B.C. teacher suspended after relentlessly pursuing friendship with student

Credit to Author: Scott Brown| Date: Tue, 12 Nov 2019 23:51:56 +0000

A B.C. teacher has had her teacher’s licence suspended for two months and has been ordered to a complete on course on professional boundaries after engaging in inappropriate conduct with a high school student.

According to a B.C. Commissioner for Teacher Regulation ruling released Tuesday, Chelsea Dawn Cromarty, a teacher in the Fraser-Cascade school district, sought to continue a relationship with a graduating student after the student communicated they were not interested in a relationship with her.

Cromarty, who has been a teacher since 2011, began to communicate with the student last May in a series of Facebook and Instagram messages that were not school-related and grew increasingly personal.

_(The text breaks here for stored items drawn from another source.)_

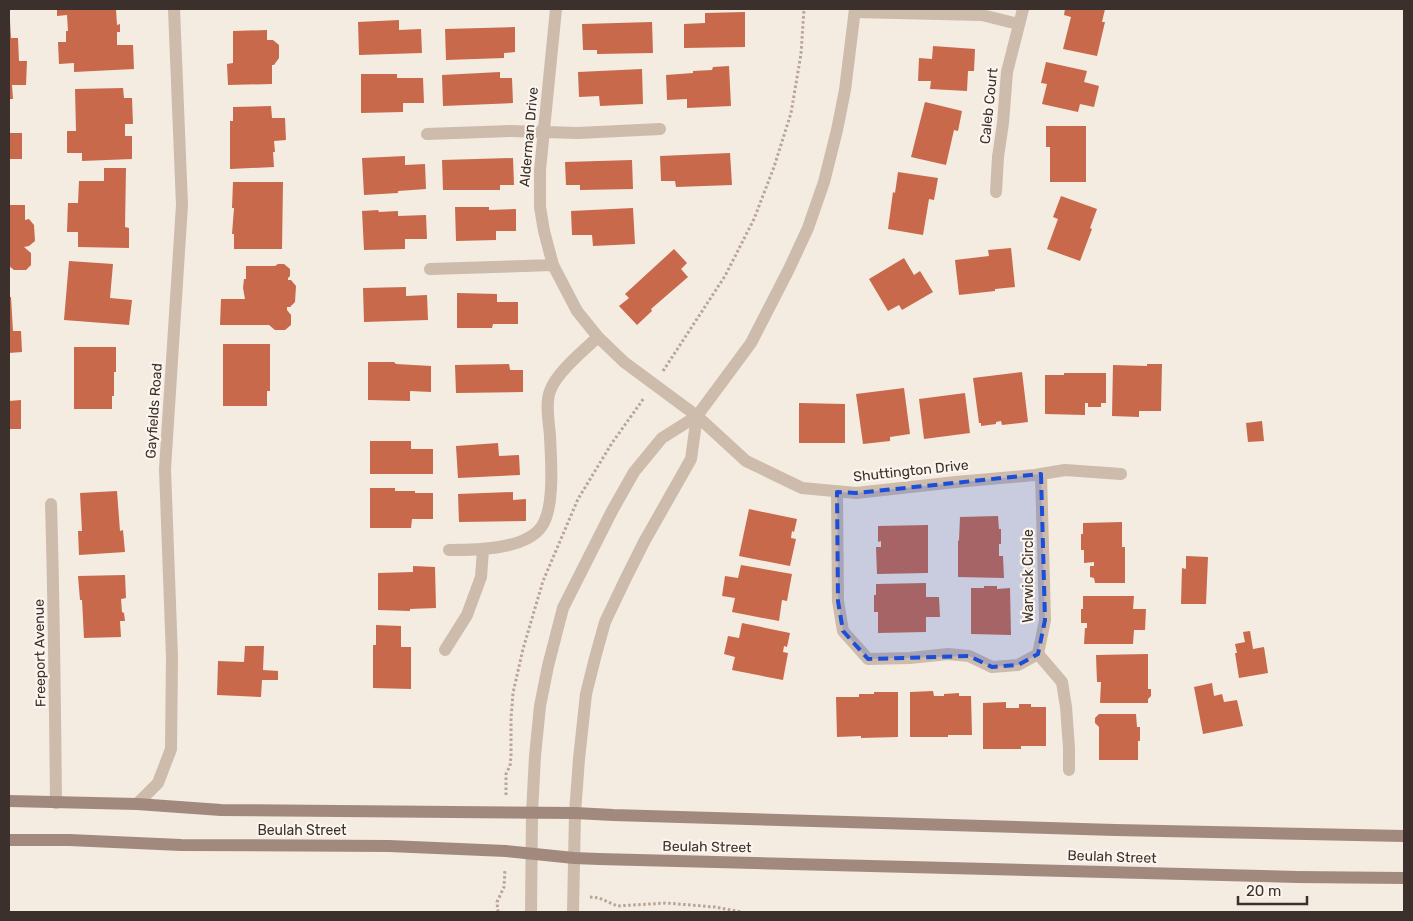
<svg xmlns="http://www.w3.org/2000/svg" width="1413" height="921" font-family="Rubik,sans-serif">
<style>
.building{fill:#c8694b}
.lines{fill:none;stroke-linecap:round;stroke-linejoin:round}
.path{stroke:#b9a596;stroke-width:3;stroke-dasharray:2.5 2.5;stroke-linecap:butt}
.service{stroke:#cdbbac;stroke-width:12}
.minor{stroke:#cdbbac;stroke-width:12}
.tertiary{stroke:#cdbbac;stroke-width:12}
.secondary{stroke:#a18a7d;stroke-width:12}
.marked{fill:#1d4ed8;fill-opacity:0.2;stroke:#1d4ed8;stroke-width:4;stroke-dasharray:10 6;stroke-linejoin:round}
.labels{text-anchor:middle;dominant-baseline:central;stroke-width:4.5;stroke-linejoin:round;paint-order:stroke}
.street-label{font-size:14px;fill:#3b302b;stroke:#fbf5ee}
</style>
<rect width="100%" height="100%" fill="#f4ebe1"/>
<path class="building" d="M57 9H116L117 25 120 24V32H117V45H133L134 69 74 72V63L59 64 58 42H66V31H68L67 15 57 16Z
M1065 9H1105L1102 22H1105L1097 56 1063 49 1071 17 1064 15Z
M745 12V47L684 48V24L705 23V13Z
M399 20V30L421 29 422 53 359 55 358 22Z
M9 21H10L11 38H18L19 61H27L26 85H12L13 99H9Z
M652 22 653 53 597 54V50H583L582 24Z
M515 27V52L504 53V58L446 60 445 29Z
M267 30V40H273L279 45V58L274 65H272V84L228 85 227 64 233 63V31Z
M933 46 975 49 974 71H968L967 91 930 89 931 81H918L919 58 932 59Z
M1046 62 1087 71 1084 82 1099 86 1094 107 1080 104 1078 112 1042 104 1047 84 1041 83Z
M729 66 731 106 687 108V99L667 100 666 75 693 73V71L712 70 713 67Z
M642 69 643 104 600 106 599 96 579 97 578 72Z
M500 72V78H512L513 103 443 106 442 75Z
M361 74H397V78H423L424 103H403V112L361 113Z
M123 88 124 98H132L133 124H125V136H132V159L82 161V153H67V131H76L75 89Z
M925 102 962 111 958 131 954 130 946 165 911 157Z
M271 106 272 118H285L286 140 274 141 275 152H273L274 167 230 169V121H233V107Z
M1046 126H1086V182H1050V147H1046Z
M9 133H22V159H9Z
M730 153 732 185 676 187 675 181H661L660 156Z
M405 156V165L425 164 426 189 398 191V193L364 195 362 158Z
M513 158 514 185H500V190H443L442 160Z
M632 160 633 189 580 190V185H566L565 162Z
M104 168H126L125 227 129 228V248L78 247V232H67L68 203H78L79 181H104Z
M898 172 938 178 934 200 929 199 923 235 888 229 893 192 895 193Z
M233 182H283L282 249H234V234H232L234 208H232Z
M1061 196 1097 209 1090 228 1092 229 1080 261 1047 249 1058 219 1053 217Z
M9 205H25V220L29 219 34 225 35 241 29 246 24 247 31 253V265L26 270H14L9 266Z
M455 207H489V210L516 209V231H496V240L456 241Z
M633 208 635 244 593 246 592 235H572L571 211Z
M378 210 379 212 398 211V216L426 215 427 239H405V249L364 250 362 211Z
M1011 248 1015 287 995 289V291L959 295 955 260 989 256 988 250Z
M674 249 687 263 681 269 688 277 651 309 652 311 637 325 619 306 629 298 625 294Z
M904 258 914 275 920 271 933 292 902 310 899 305 888 311 869 279Z
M69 261 113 264 110 298 132 300 129 325 64 320Z
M278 264H284L290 269V276L288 278V280H291L296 286 295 302 290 307H287V310L291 315V325L285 330H275L269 325H220L221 299H245L243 288 244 279H246V266H275Z
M406 287V296L427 295 428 320 364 322 363 288Z
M457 293 497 294V302H518V324H493L492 328H457Z
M9 297H11L13 331H21L22 352 9 353Z
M223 344H270V391H267V406H223Z
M74 347H116V372H114V396H112V409H74Z
M368 362H394L396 364 431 366V392L410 391V401L368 400Z
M509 364 510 370H523V392L456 393 455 365Z
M1147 364H1162L1161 411H1139V417L1112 416 1113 365 1147 366Z
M1022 372 1028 422 1002 425 1001 421 996 422V424L981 426V423H979L973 378Z
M1064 373H1106V403H1101V407H1088V403H1085V415L1045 414V375H1064Z
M904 388 910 434 890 437V441L863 444 856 394Z
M965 393 970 433 924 439 919 399Z
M21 400V429H9V401Z
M799 403 845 404V443H799Z
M1262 421 1264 441 1248 442 1246 423Z
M370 441H411V449H433V474H370Z
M498 443 499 456 519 455 520 475 458 478 456 446Z
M370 488H395V491H415V493H433V519H412L411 528H370Z
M117 491 120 531 123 530 125 552 79 555 78 531H82L80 493Z
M513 492V500L526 499V521L459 522 458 494Z
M749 509 797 519 794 532 792 531 791 538 796 539 790 566 739 556Z
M998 516 999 529H1001V544H999V556H1003L1004 578 958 577V541L959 540 960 517Z
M1122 522V547H1125V583H1095L1094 578 1090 577V566H1094V562L1084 563V550H1081V534H1083V523Z
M928 525V573L877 574 876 547H881V541L878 542V526Z
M1186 556 1208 557 1206 604H1181L1182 568 1186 569Z
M741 565 792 574 787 601 782 600 779 621 732 612 735 598 722 596 725 576 738 578Z
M413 566 435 567 436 608 410 609V611L378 610V573L413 572Z
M125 575 126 598 121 599 122 612 124 613 125 621H120L121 637 84 638 82 600H80L78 576Z
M926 583V597H939L940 617H926V632L878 633V612H874V595H876V584Z
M984 586H997V589L1010 588 1011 635 971 634V588H984Z
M1083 596H1134L1133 609H1146L1145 630H1134L1133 644H1084L1085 628H1087V623H1081V609H1083Z
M742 623 790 633 787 647 784 646 783 652 788 653 783 680 732 670 735 657 724 654 728 636 739 638Z
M376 625 401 626V647H411V689L373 688V645H376Z
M1250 631 1253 649 1264 647 1268 673 1239 678 1235 653H1237L1235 644 1245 642 1243 632Z
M245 646H264L263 670 278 671V680H262L261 697 217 695 218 661 244 662Z
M1148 654V689H1151V696L1148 699V703H1100L1101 682H1097L1096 655Z
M1212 683 1214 696 1222 694 1224 702 1237 700 1243 726 1203 734 1194 687Z
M933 691 934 696H944V694L959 693V696H971L972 735H948V737H910V692Z
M874 692H898V737L861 738V736L837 737 836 697H859V694H874Z
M1006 702V708H1019V704H1031V707H1046V746H1021V749H983V703Z
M1099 714H1136L1137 727H1140V741H1138V760H1099V727L1095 723V718Z"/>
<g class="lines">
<path class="path" d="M663 371 725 276 754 219 774 167 791 113 801 54 804 9
M506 795V774L510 766 511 756V719L513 693 523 649 543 581 578 499 612 443 644 398
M590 897 599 898 617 906 666 903 715 907 742 912
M498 912 497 902 504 887 505 869"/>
<path class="service" d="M1038 654 1062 682 1066 707 1069 748V770"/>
<path class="minor" d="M556 9 540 170V207L544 231 553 265 577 311 598 337 624 362 697 416 746 461 802 488 856 493 956 482 1035 475 1065 470 1121 474
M855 12 982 15 1018 24
M427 134 510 131 578 133 660 129
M996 192 998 157 1003 123 1007 72 1023 9
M430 269 553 265
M837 492 838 601 843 631 868 659 910 658 948 654 969 656 992 667 1018 665 1038 654 1045 620 1041 474
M51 504C54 603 55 703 56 803
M449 550C475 550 526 550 542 526 555 506 551 460 550 436 549 422 545 404 550 391 556 373 583 351 598 337
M445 650 467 615 481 577 483 550
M137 804 158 783 171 749 172 657 165 469 182 205 174 9"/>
<path class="tertiary" d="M531 912 532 813 535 756 540 706 548 666 563 608 612 511 634 472 662 438 697 416 751 343 789 269 808 228 824 182 837 130 845 90 855 9
M573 912 575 813 579 759 586 694 595 658 605 622 625 580 644 542 691 459 697 416"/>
<path class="secondary" d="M9 801 137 804 221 810 575 813 613 815 1115 830 1404 836
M9 840H69L181 845 389 846 506 851 574 858 599 859 1297 877 1404 878"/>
</g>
<path class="marked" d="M1041 474 1045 620 1038 654 1018 665 992 667 969 656 868 659 843 631 838 601 837 492 856 493Z"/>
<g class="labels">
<g class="street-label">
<text transform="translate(989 106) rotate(-84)">Caleb Court</text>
<text transform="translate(529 137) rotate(-85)">Alderman Drive</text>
<text transform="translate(154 411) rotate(-86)">Gayfields Road</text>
<text transform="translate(911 471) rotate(-6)">Shuttington Drive</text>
<text transform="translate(1028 576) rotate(-90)">Warwick Circle</text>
<text transform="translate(40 653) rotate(-91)">Freeport Avenue</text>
<text x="302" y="830">Beulah Street</text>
<text transform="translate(707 847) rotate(1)">Beulah Street</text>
<text transform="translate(1112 857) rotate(2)">Beulah Street</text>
</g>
</g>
<rect width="1413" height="921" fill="none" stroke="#3b302b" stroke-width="20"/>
<path d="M1238 896v8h69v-8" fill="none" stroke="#3b302b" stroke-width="2.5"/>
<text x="1246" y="896" font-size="15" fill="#3b302b" stroke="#fbf5ee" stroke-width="4" paint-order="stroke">20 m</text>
</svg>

In one incident during school hours, Cromarty disclosed personal information about herself, including details about her marriage, during a one-hour talk with the student in a separate room outside of class.

On June 19, Cromarty drove to the student’s home and took the student for a ride. During the drive, she expressed a desire to be friends with the student following graduation.

According to the agreed statement of facts, the student felt uncomfortable with Cromarty’s attention and stopped responding to her texts.

A few weeks later, Cromarty called the student on the phone and said she felt sad and upset that the student didn’t want to be her friend.

During the call,  Cromarty was told again that the student did not want to be friends.

Cromarty later wrote the student a three-page letter which again expressed her desire for friendship and how she was going through a challenging time in her life.

A month later she sent the student a message stating she was “incredibly drunk” and “sad about the way things ended.” She sent a photo of herself with her tongue sticking out with mouse ears and whiskers drawn on her face and a heart on her nose.

Cromarty, who continued to look at the student’s Facebook page despite telling the student she would “delete/block” them, reached out to the student again in November with a personal message.

“I just wanted to check if things have changed,” she wrote. “I get the sense that here is no way for me to rectify my past actions.”

Cromarty was reprimanded by the school district last December and ordered to complete a boundaries workshop offered by the B.C. Teachers’ Federation.

Along with a two-month suspension for engaging in professional misconduct, the B.C. Commissioner for Teacher Regulation also ordered Cromarty to complete a second professional boundaries course through the Justice Institute of British Columbia.